= Clarence Glacken =

American historian

Clarence James Glacken (1909 - August 20, 1989) was an American Professor of Geography at the University of California, Berkeley.
He was known for a 1967 magnum opus, Traces on the Rhodian Shore, that demonstrated how perceptions of the natural environment shaped the course of human events over millennia. He is recognised as a key contributor to the field of environmental history.

==Background==
Glacken was born and raised in Sacramento, California, attending Sacramento Junior College (now Sacramento City College). He studied history and interdisciplinary studies at Berkeley (BA with highest honors 1930, MA in 1931, Department of Social Institutions). In the 1930s and 1940s, as America faced the Great Depression, he held several government jobs including a job with the Farm Security Administration assisting refugees fleeing the Mid West Dust Bowl and unemployment, in the Central Valley of California. In 1937, he travelled alone for a year through Europe and Asia, sparking his interest in the relationship between human ideas and the natural world.

In 1941, he was drafted into the U.S. Army, becoming an analyst and expert in Japanese language and culture. Discharged at the end of the war he took a job in Korea at the military government's Bureau of Health and Welfare, and found time for some geographical study of land cover change.

These experiences led to a desire to pursue scholarship. He finished a PhD in geography at Johns Hopkins University when in his forties, called “The Idea of the Habitable World.” (1949–1951). Later he undertook an ethnography of three villages in Okinawa, using his language skills, working for the Pacific Science Board of the National Research Council from 1951 to 1952. The study was later published as a book (Glacken, 1955).

In 1952, he was appointed by Carl Sauer as assistant professor of geography at the University of California, Berkeley, later becoming Professor. He pursued varied research interests and attended the landmark conference, Man's Role in Changing the Face of the Earth in 1955, led by colleague Carl Sauer. Glacken was Chair of the Berkeley Geography Department in the late 1960s, at a time of upheaval. He suffered a severe nervous breakdown in 1970, followed by a heart attack. In his last decade, as interest in his environmental ideas grew, he remained severely depressed and mentally ill, and although he completed a sequel to Traces on the Rhodian Shore in 1982 dealing with human-environment relationships in the 20th century, the manuscript was returned by University of California Press. He destroyed his copies, and only fragments survive. There is a plan to publish them.

He died in Sacramento at the age of 80, pre-deceased by his first wife (d.1941). His second wife was Mildred Mosher (b. 1913 in Pomona, CA died around 1982) with whom he had 2 children - the novelist Karen Kijewski, and a son Michael.

==Scholarship==
Traces on the Rhodian Shore (1967) examined nature and culture in western thought from ancient times to the end of the 18th century. The book was hailed as monumental in its scope, "bringing together ideas on this vast and universal topic as they never had been before, transcending geography as a discipline but also being recognized as one of the truly great books written by a geographer in this century".
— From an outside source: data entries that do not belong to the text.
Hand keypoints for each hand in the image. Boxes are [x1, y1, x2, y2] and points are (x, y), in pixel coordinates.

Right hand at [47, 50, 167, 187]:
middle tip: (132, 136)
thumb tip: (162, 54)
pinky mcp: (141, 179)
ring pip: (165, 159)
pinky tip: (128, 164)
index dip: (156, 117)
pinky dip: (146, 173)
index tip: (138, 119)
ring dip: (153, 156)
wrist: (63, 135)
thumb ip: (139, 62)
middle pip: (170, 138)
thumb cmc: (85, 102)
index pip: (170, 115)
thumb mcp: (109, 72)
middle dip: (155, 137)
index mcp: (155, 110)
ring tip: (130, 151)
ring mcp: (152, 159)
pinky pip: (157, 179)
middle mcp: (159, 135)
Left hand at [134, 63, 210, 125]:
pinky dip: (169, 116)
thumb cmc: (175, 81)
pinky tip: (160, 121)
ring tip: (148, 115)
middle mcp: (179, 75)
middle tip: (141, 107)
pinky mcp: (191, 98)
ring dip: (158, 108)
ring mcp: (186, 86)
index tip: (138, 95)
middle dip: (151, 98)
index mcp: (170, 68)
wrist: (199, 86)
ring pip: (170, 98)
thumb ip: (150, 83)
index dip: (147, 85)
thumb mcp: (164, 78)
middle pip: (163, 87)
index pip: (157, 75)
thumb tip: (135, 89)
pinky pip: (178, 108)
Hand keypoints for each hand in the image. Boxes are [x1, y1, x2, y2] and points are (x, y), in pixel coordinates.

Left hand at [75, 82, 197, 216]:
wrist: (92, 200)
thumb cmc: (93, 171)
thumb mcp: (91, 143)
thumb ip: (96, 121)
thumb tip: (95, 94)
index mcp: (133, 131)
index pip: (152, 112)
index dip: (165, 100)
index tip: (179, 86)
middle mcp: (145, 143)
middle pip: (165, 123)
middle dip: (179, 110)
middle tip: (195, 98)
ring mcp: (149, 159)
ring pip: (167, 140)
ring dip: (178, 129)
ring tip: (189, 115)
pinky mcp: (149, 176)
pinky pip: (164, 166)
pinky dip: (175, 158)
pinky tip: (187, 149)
In this and in other volumes, Glacken showed how past generations contemplated and interpreted the mutual relations between nature and human cultures. "After more than a decade of research, Glacken concluded that there had been three major ideas in the history of Western environmental thought: the idea of a divinely designed earth (both ecological theory and the intelligent design argument are direct descendents), the idea of environmental influence on people (similar to the environmental determinism popular in early anthropology), and the idea of human influence on the environment."

==Awards==
Association of American Geographers Citation for Meritorious Contributions to the Field of Geography, 1968.

==Key works==
- Glacken, C.J. 1955. The Great Loochoo: A Study of Okinawan Village Life. University of California Press.
- Glacken, C.J. 1960. Count Buffon on cultural changes of the physical environment. Annals of the Association of American Geographers. 50: 1–22.
- Glacken, C.J. 1967. Traces on the Rhodian Shore: Nature and Culture in Western Thought from Ancient Times to the End of the Eighteenth Century. Berkeley: University of California Press.
- Glacken, C.J. 1970. Man Against Nature: an Outmoded Concept. In H. W. Helrich Jr. (ed.) The Environmental Crisis. New Haven: Yale University Press.(reprinted by Warner Modula Publications, 1972). pp. 127–42.
- Glacken, C.J. 1970. Man and Nature in Recent Western Thought. In Michael Hamilton (ed.) This little planet . New York: Scribners. pp. 163–201.